There is a set of [association list functions](https://dfns.dyalog.com/n_alists.htm) in the dfns workspace. They're simple, but nicely put together. An assoication list is a 2-element vector, where the first element is a vector of keys, and the second element is a vector of the corresponding keys:

In [109]:
'alpush' 'alpop' 'alset' 'alget'⎕cy'dfns'

In [110]:
alist ← ('bob' 'eric' 'frankie' 'alison' 'jo')(5 9 6 4 9)

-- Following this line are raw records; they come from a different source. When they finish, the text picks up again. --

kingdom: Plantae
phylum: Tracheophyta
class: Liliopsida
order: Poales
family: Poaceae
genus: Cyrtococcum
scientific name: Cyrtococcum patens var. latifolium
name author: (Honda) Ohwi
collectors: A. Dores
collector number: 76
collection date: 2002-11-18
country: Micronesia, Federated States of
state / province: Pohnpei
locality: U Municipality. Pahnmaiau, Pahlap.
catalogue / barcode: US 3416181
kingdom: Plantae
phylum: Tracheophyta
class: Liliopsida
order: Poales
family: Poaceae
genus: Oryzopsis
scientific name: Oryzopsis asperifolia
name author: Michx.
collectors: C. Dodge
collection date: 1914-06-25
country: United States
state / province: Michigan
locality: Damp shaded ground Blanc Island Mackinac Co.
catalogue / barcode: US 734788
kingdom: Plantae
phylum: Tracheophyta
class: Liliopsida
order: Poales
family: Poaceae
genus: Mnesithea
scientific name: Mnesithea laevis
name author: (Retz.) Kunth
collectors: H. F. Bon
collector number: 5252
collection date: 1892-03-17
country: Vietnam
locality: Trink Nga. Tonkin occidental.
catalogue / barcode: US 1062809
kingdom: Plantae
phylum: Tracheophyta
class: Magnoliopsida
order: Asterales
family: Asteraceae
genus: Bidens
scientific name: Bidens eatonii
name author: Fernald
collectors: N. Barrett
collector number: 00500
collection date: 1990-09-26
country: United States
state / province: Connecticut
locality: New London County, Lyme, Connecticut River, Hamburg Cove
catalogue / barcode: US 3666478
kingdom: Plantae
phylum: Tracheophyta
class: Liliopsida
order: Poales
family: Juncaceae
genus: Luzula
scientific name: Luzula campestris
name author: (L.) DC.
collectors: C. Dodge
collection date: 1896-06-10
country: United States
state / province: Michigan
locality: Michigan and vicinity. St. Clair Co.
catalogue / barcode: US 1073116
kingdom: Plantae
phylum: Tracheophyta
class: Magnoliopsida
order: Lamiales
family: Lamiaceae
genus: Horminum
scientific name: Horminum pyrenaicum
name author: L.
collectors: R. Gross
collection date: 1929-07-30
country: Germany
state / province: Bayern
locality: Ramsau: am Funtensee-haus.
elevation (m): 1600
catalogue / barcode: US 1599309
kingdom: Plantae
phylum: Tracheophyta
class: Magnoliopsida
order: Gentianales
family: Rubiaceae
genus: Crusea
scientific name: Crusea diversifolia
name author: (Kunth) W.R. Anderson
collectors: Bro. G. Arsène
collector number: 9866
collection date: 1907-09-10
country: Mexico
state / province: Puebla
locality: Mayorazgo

To retrieve the value corresponding to a particular key, we use `alget`:

In [113]:
alist alget 'frankie'

Note that `alget` only operates on single keys -- we can't retrieve multiple values by feeding it a vector of keys:

In [115]:
alist alget 'frankie' 'jo' ⍝ INDEX ERROR

INDEX ERROR
alget[2] (keys⍳⊂⍵)⊃vals      ⍝ :: val ← list ∇ key
                  ∧


To put another key-value pair onto our association list, we use `alpush`:

In [116]:
⊢alist ← alist alpush 'zach' 32

Note that `alpush` adds new items to the beginning of the vectors holding keys and values. `alset` modifies the value of an existing key:

In [119]:
⊢alist ← alist alset 'frankie' 2

In [118]:
alist

The final function is `alpop` -- it _removes_ the specified key-value pair, returning the value and the resulting list:

In [120]:
⊢(eric_val alist) ← alist alpop 'eric'

Sadly, there is no `alupsert` function that would modify an existing value if a key is present, and otherwise add a new key-value pair. We can, of course, write one ourselves:

In [121]:
alupsert←{(k v)←⍵⋄3::⍺ alpush k v⋄⍺ alset k v} ⍝ Modify if present

In [122]:
⊢alist ← alist alupsert 'æthelflæd' 8
⊢alist ← alist alupsert 'frankie' ¯1

The way this structure is defined is very neat -- completely immutable, much closer in spirit to an Erlang [dict](https://www.erlang.org/doc/man/dict.html) than the Python equivalent. Any modifying operation returns a copy of the original with the change applied. In comparison, all the other things we've done are mutable -- we change things in place. Of course, always returning a copy has a cost associated with it. In functional languages like Erlang where immutability is the norm, returning copies of things doesn't actually copy much data. In Dyalog we have to pay the price if we want to do frequent modifications of a large association list. Also, as we can only pick a single item at a time, our "big data" retrieval test is somewhat disappointing:

In [124]:
alist ← words2 vals
]runtime "alist∘alget¨keys" ⍝ Manually interrupted after several minutes out of boredom

INTERRUPT

As they stand, the `al*` routines in the dfns ws are nicely ergonomic for small data sets, perhaps as a way to store the contents of some kind of structured configuration file, but they're probably not the best choice for large data sets and frequent access or modification.


## Wrapping up

We all occasionally need to map keys to values, and whilst Dyalog does not come with a native dictionary type, we've explored several ways by which we can achieve the same thing.